Segundo afirma, Fernanda tem se deparado cada vez menos com pessoas resistentes à vacinação. "Acontecia mais no começo, hoje é um ou outro", diz. "A gente busca orientar. Sempre dou exemplo de pessoas famosas que pegaram covid."
Para ela e outros profissionais da área, a maior aceitação da vacina nas últimas semanas pode estar relacionada ao avanço de diagnósticos e mortes por coronavírus. No Estado, são mais de 144 mil óbitos desde o início da crise sanitária.
"Tive o caso de uma idosa de 100 anos que tivemos de ir vacinar na casa dela, porque havia fraturado a bacia", relata a agente. "O filho não acreditava na doença, evitava máscara e acabou pegando covid.

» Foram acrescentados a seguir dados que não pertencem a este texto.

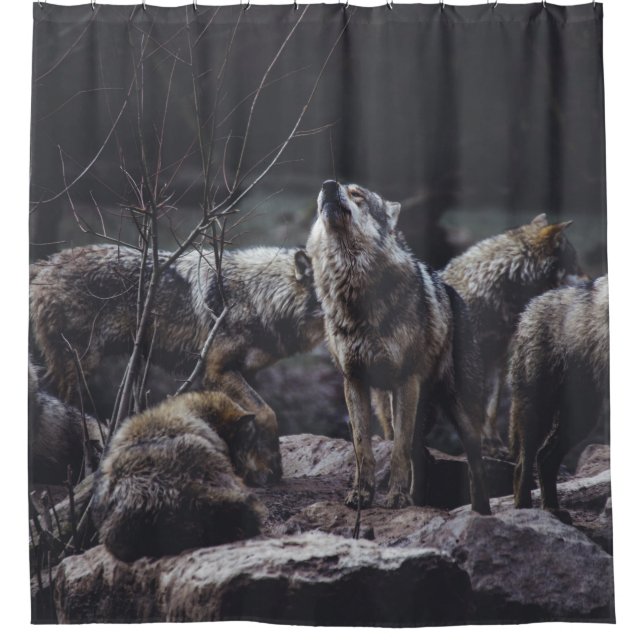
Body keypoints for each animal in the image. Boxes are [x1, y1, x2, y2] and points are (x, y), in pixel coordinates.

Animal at [30, 244, 325, 483]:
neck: (259, 296)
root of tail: (46, 263)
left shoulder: (243, 373)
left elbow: (249, 420)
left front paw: (257, 469)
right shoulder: (217, 370)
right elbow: (267, 413)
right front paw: (273, 467)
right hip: (80, 366)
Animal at [306, 180, 490, 513]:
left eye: (357, 194)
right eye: (330, 188)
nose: (328, 185)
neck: (354, 292)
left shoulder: (405, 381)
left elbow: (398, 452)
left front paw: (395, 498)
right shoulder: (354, 381)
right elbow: (363, 449)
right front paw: (362, 495)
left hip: (459, 412)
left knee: (475, 465)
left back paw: (480, 512)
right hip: (395, 408)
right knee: (422, 456)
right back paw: (416, 500)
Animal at [509, 276, 608, 518]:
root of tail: (530, 306)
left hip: (582, 418)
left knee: (544, 458)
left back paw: (552, 508)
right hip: (539, 411)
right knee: (524, 463)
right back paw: (525, 509)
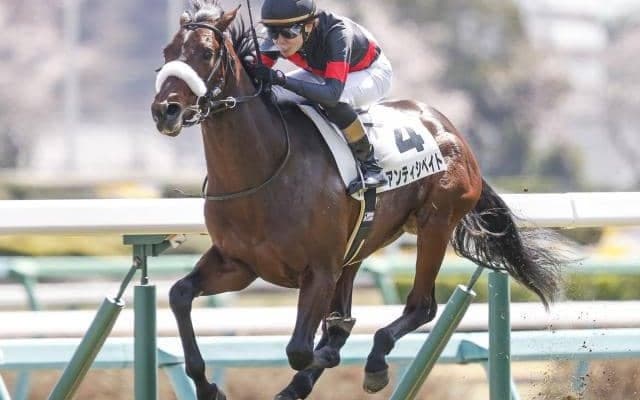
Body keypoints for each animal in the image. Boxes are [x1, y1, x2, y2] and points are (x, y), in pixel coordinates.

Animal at [151, 1, 567, 399]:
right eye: (168, 50)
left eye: (206, 53)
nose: (164, 110)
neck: (263, 172)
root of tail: (448, 128)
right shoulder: (238, 264)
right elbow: (179, 294)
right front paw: (207, 386)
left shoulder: (319, 270)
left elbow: (301, 349)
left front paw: (321, 359)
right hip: (361, 243)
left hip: (435, 223)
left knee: (421, 305)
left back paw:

Ele foi intubado e veio a falecer depois."
Já o técnico de enfermagem Jonas Mendes, de 48 anos, se vale do próprio exemplo. "Eu tive covid, perdi nove quilos e fiquei internado por 22 dias. O que digo para as pessoas é: 'Amigo, fui lá em cima e felizmente consegui voltar. Sou a prova viva de que a doença é muito séria'", conta. "Usar um caso que aconteceu comigo mesmo facilita que o outro tenha empatia."
Até persuadir o faltoso, no entanto, é preciso encontrá-lo. Durante a busca ativa acompanhada pela reportagem, um dos nomes da lista não foi localizado. No caso, o homem trabalhava com entrega de cargas e alegou ter precisado esticar o serviço. "Às vezes, acontece de a gente não conseguir imunizar ninguém naquele dia", diz Mendes. "Mas cada pessoa que vacinamos dá a sensação de dever cumprido."

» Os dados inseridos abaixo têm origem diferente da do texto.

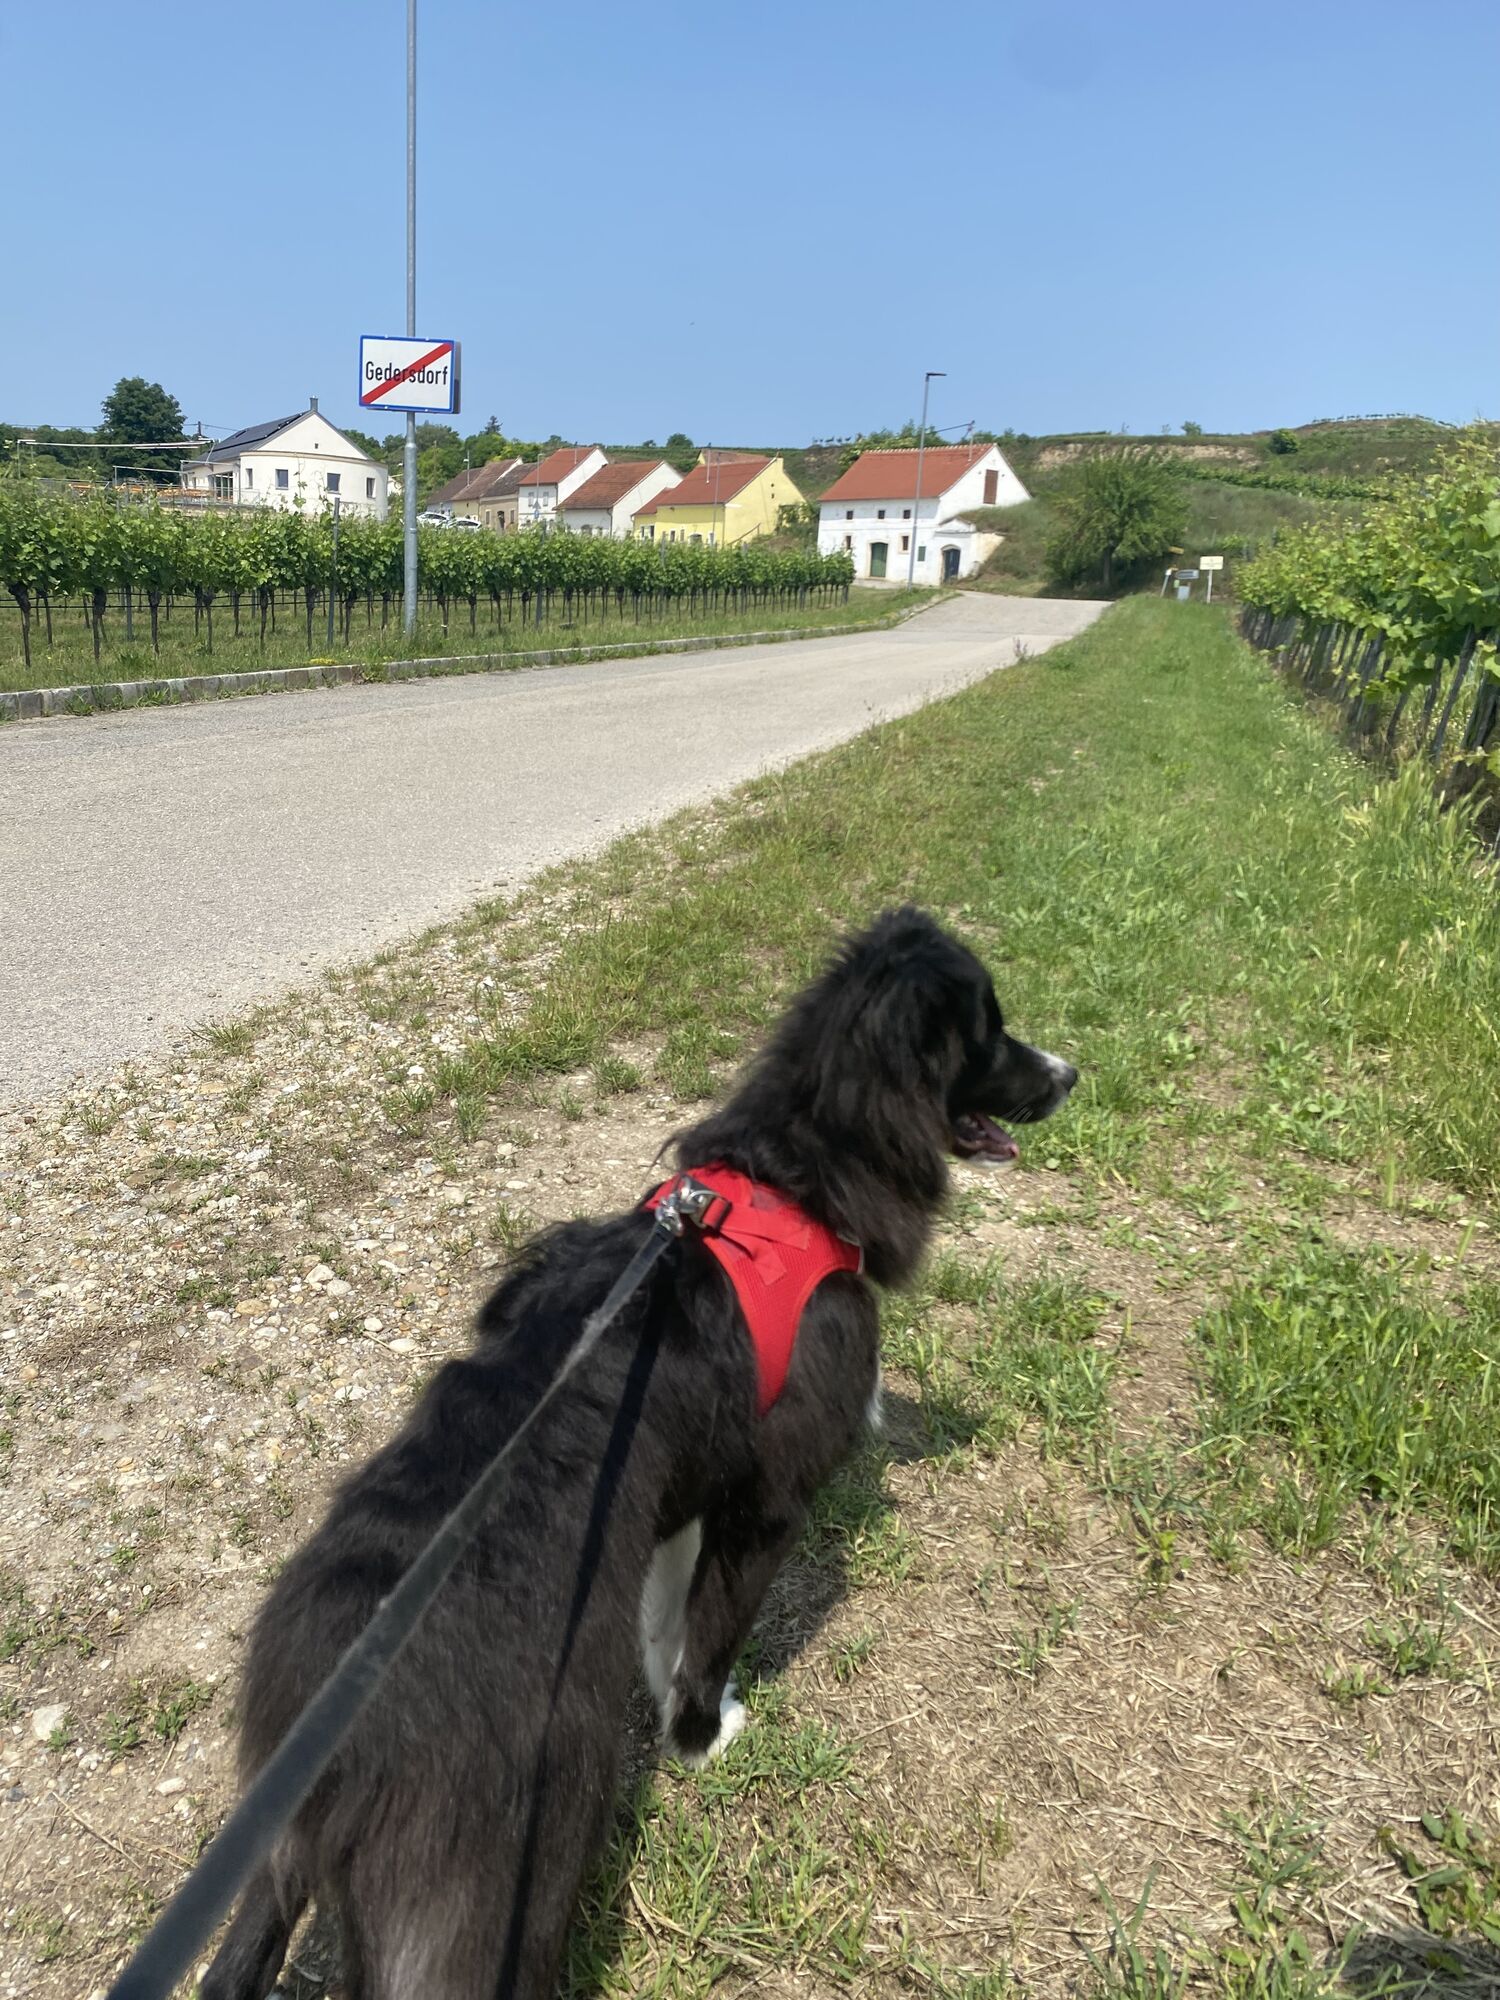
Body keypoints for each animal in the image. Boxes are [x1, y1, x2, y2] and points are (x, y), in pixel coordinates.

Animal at [202, 906, 1076, 2000]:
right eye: (989, 1035)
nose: (1070, 1072)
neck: (799, 1175)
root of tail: (328, 1753)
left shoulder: (680, 1497)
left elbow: (669, 1620)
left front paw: (670, 1709)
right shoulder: (768, 1503)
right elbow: (715, 1632)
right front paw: (703, 1737)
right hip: (500, 1887)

Conscientização e estratégia personalizada
Gerente da Unidade Básica de Saúde (UBS) Boracea, na Barra Funda, zona oeste da capital, Olga Gonçalves afirma que conscientizar a população sobre a necessidade do ciclo vacinal completo é o principal trabalho. "A prática da busca ativa, como estratégia de Saúde da Família, já faz parte do nosso dia a dia", diz. "Para a vacinação da covid, não adianta só o munícipe tomar a primeira dose: tem de ter o reforço também."
"Todo dia, a gente pega a planilha do VaciVida, entra no relatório de vacinas em atraso, liga para as pessoas e faz a visita", descreve a responsável pela unidade. Uma das dificuldades é que parte do público que recebeu a primeira dose na UBS, na verdade, mora em outra região da cidade. "O número de visitas depende do dia a dia, do contato telefônico com o usuário. Fazemos de uma a 20 por dia. É um trabalho contínuo que não dá para desistir."
O Estadão consultou outros 34 municípios sobre as estratégias de busca ativa adotadas para a vacinação contra a covid. Na maioria das cidades, o contato por telefone e visitas domiciliares são as principais medidas. Entre elas, estão Guarulhos, Santos e Guarujá.
Em Campinas, no interior, a prefeitura afirma que envia SMS e e-mail na véspera da segunda dose. Já em Diadema e Carapicuíba, na Grande São Paulo, a aposta é usar carros de som para reforçar os chamados à população. Mutirões para atender os faltosos também aparecem entre as estratégias.
São Bernardo, Itapevi e Itaquaquecetuba apostaram também em campanhas nas redes sociais e disparos de avisos por WhatsApp. Por sua vez, Suzano diz que usa e-mail, aplicativo e, "por último", recorre até a telegrama. "Esta sequência de medidas foi definida exclusivamente para a campanha de vacinação contra a covid-19 na cidade."
Neste mês, a prefeitura de Mogi das Cruzes afirma ter realizado força-tarefa para ligar para mais de 2,5 mil faltosos, priorizando pessoas com mais de 60 anos. Ação semelhante relata São José dos Campos, que designou um dos postos da cidade para aplicar exclusivamente a segunda dose.